SUU lineman to square off against younger brother
AP Sports Writer
|Brad Sorensen looks for a pass as Cody Larsen closes in on him during Southern Utah University's spring scrimmage in Cedar City on April 16, 2011. / Kina Wilde / The Spectrum & Daily News|
SALT LAKE CITY — Cody Larsen has always looked out for his little brother, whether it was sliding extra mashed potatoes onto his plate or calming his nerves when he made his first start as a high school freshman.
That all changes Thursday when the two linemen go head to head for the first time when Southern Utah travels to Logan to take on Utah State in the season opener for both teams.
Although they're three years apart, Cody and Tyler frequently are mistaken for one another — even by their mother.
It doesn't help that both wear No. 58, something that at least will make it easy for torn family members cheering them on Thursday.
"They're talking about trying to sew two shirts together, one for SUU and one for Utah State," the 21-year-old Tyler said of his parents. "It's going to be different. We've never been able to do this before. We were on the same side of the ball in high school, so it's an entirely new experience. It will be interesting."
Tyler has started 25 straight games at center for Utah State and earned first-team all-WAC honors in 2011. This is the second straight season he's on the Rimington Trophy Watch List, an award given to the nation's top center. He's also a candidate for the Outland Trophy and Lombardi Award.
Cody, 24, is a two-time first-team all-Great West Conference honoree and three-year starter on the defensive line for Southern Utah. In his career, he has 82 tackles, 16.5 tackles for loss and 12 sacks.
He figures he'll be up against Tyler about half the defensive snaps as he flops between defensive tackle and nose guard.

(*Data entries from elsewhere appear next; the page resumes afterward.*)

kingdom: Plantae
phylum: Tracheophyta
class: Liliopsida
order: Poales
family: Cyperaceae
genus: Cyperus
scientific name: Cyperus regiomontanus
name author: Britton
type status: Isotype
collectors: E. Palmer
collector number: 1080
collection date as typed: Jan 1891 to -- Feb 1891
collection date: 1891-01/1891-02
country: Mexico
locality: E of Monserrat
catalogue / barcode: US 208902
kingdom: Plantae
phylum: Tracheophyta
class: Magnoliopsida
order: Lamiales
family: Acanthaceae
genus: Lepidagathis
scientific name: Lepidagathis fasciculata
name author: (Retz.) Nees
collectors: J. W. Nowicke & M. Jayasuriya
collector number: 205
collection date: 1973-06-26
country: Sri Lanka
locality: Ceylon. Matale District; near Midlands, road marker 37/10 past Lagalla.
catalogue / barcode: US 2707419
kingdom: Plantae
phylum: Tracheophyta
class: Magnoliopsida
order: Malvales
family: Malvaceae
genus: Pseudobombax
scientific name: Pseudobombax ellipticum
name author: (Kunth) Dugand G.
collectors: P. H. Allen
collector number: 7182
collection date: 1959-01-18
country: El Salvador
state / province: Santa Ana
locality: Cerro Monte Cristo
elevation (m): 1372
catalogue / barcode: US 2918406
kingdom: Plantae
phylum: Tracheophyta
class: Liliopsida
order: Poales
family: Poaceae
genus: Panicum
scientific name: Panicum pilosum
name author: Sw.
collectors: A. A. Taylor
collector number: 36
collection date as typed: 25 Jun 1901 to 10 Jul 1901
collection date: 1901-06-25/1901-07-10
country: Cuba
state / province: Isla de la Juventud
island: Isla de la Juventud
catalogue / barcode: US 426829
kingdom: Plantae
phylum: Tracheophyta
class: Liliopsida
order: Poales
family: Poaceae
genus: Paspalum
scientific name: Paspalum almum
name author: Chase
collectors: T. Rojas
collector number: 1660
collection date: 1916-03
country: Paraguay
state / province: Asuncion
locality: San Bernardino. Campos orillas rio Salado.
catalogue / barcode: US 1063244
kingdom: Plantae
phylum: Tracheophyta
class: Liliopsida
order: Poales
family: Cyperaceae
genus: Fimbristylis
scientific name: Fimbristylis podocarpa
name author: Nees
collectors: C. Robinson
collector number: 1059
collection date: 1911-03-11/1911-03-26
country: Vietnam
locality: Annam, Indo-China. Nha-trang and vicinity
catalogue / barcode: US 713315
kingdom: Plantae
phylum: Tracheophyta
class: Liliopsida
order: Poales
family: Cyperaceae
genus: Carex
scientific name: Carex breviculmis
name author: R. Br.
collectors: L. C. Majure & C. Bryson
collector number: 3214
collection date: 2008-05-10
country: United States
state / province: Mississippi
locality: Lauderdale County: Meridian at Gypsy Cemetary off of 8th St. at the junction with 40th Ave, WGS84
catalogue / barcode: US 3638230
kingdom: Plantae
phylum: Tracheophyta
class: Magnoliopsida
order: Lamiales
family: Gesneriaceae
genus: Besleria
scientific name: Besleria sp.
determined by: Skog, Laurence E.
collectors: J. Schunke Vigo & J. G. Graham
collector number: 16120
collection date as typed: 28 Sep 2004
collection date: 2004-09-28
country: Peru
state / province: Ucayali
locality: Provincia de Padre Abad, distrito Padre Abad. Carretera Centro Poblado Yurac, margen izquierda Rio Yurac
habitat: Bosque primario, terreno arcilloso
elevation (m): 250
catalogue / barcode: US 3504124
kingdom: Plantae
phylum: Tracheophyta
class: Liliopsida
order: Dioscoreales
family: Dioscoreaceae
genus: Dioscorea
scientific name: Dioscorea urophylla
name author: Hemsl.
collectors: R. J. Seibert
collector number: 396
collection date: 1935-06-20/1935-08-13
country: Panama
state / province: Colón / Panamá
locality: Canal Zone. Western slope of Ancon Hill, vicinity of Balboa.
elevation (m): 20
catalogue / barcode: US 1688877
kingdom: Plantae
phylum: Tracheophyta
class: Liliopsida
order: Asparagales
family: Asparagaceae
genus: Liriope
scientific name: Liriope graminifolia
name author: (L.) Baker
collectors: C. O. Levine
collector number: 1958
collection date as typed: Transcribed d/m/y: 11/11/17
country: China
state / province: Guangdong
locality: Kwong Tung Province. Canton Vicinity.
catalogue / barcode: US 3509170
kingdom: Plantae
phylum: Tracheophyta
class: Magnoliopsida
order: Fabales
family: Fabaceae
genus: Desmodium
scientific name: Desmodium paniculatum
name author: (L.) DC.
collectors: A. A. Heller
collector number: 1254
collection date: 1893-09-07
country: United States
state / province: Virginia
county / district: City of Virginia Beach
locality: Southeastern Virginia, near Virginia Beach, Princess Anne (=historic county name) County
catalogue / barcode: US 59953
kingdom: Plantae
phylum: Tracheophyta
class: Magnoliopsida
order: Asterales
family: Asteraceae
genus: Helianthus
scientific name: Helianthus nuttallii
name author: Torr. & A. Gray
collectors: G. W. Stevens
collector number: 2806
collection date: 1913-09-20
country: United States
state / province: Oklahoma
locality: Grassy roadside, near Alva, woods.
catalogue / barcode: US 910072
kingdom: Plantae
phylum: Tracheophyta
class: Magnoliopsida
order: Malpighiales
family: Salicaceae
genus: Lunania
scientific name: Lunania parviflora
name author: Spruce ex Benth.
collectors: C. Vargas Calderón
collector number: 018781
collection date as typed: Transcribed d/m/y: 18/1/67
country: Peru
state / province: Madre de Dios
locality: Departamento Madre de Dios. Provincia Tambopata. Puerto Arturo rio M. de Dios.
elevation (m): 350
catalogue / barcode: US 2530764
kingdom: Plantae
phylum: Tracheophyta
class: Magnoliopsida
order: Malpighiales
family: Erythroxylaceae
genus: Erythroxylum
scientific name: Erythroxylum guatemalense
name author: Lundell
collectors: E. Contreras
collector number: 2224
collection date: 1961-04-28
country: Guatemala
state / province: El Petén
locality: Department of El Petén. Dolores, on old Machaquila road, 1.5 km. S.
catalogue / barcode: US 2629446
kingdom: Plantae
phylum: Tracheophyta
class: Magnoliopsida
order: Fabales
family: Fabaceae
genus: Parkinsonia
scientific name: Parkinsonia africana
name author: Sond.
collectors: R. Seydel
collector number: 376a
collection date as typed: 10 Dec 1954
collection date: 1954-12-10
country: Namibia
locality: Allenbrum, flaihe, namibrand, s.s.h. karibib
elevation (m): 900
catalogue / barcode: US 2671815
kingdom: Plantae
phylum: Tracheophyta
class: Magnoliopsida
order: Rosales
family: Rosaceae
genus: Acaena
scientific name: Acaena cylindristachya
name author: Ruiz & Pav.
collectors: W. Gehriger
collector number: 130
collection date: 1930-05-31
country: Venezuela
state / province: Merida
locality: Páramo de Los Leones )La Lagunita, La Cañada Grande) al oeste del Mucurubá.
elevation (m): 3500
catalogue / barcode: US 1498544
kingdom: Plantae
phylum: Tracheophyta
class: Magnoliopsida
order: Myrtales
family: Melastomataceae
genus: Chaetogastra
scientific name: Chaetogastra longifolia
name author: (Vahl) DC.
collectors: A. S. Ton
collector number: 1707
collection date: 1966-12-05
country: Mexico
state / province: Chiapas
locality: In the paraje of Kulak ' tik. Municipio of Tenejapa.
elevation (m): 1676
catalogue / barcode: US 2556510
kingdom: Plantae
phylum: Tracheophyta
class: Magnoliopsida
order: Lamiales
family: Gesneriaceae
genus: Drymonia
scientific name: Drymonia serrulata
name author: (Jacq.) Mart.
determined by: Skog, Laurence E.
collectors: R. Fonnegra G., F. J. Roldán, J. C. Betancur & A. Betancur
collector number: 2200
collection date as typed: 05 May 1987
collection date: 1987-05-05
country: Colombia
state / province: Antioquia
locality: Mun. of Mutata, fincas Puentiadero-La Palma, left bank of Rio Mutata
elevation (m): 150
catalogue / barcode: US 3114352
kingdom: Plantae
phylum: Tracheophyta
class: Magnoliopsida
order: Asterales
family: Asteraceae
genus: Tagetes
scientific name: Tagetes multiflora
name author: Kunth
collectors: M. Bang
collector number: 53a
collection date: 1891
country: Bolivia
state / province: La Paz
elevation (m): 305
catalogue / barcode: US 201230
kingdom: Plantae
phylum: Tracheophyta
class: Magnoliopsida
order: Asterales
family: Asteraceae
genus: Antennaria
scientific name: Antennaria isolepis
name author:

"Tyler is so strong and Cody is so fast, it will be interesting," said their father, LeRoy Larsen of Draper. "They're evenly matched."
Ask each player who is better looking and a different story emerges.
"I'd have to say me," said Tyler, a statement Cody disputed a few minutes later.
Both acknowledge they look quite a bit alike, down to the goatees they sport.
"We get mistaken for each other all the time," said Cody, who visited with his brother Sunday at the family home one last time before the big game. "I'll get asked how Utah State is going to be this year, and who's going to start at quarterback."